__Study material__
···

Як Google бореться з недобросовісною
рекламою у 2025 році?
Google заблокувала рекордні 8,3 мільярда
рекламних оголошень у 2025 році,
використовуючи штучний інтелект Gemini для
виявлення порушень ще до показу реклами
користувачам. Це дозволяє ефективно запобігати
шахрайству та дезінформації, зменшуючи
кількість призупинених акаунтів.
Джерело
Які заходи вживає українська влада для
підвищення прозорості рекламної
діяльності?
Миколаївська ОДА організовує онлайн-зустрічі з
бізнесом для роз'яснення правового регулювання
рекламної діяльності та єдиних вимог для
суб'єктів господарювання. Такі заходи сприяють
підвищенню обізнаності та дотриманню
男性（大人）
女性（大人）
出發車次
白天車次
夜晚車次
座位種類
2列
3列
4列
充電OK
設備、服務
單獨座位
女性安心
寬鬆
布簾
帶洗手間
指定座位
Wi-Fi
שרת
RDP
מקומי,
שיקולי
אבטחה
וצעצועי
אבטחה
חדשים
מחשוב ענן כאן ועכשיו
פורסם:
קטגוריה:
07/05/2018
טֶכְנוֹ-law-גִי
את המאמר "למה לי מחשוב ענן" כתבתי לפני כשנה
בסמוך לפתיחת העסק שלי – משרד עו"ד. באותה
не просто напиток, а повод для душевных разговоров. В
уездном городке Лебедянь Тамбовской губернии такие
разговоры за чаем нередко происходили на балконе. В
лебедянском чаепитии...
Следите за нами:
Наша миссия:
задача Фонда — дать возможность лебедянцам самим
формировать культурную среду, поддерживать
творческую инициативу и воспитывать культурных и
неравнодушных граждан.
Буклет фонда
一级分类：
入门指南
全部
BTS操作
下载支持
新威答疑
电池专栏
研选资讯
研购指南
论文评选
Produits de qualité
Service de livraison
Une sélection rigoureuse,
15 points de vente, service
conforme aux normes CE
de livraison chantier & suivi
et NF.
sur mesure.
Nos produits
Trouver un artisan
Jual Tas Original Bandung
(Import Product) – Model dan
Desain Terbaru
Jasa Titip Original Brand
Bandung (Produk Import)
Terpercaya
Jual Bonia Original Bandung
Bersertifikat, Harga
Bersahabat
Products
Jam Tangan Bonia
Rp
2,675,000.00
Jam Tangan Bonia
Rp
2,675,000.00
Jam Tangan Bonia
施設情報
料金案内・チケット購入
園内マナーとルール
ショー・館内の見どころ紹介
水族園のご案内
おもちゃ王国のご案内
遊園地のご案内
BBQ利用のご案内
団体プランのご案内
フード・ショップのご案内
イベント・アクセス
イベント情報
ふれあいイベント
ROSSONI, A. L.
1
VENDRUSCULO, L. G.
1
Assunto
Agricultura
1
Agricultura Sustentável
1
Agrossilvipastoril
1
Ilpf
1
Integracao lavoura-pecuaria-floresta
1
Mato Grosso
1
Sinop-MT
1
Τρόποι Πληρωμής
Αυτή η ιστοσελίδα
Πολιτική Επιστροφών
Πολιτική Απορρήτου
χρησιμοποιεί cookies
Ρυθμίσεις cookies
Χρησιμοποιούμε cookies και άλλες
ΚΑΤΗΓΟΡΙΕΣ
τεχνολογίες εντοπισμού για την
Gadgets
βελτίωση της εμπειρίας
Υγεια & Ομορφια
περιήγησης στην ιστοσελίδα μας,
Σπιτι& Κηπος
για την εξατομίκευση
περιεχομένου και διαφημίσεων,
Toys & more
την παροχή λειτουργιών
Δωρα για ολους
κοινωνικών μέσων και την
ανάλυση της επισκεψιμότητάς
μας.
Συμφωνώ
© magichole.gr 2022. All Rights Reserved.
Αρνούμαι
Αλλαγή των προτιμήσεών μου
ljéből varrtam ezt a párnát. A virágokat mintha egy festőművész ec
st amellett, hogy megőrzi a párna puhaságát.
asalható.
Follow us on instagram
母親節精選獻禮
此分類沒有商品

···

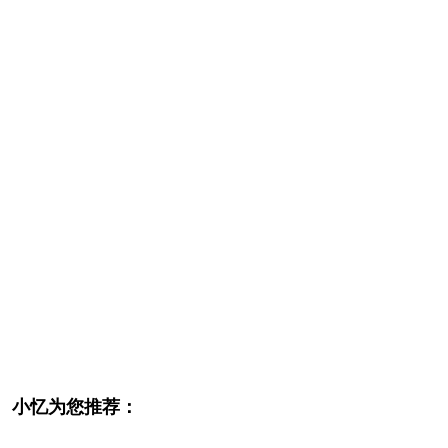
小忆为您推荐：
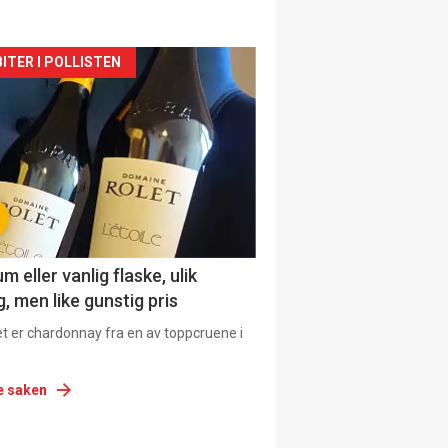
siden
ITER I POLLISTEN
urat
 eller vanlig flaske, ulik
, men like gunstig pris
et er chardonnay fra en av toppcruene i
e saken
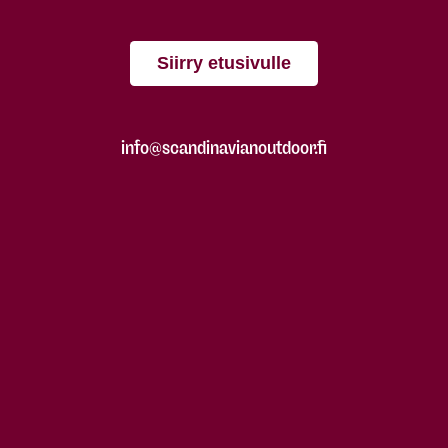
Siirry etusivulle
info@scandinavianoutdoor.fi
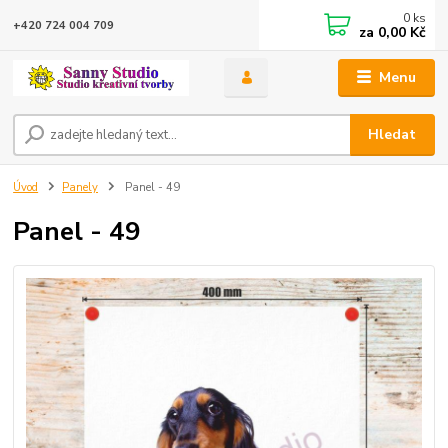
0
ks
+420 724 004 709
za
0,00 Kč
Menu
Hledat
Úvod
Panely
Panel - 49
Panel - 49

···

Find every line in the entries above that contains the word "Jual", with matching case, and copy each of those lines in full.

Jual Tas Original Bandung
Jual Bonia Original Bandung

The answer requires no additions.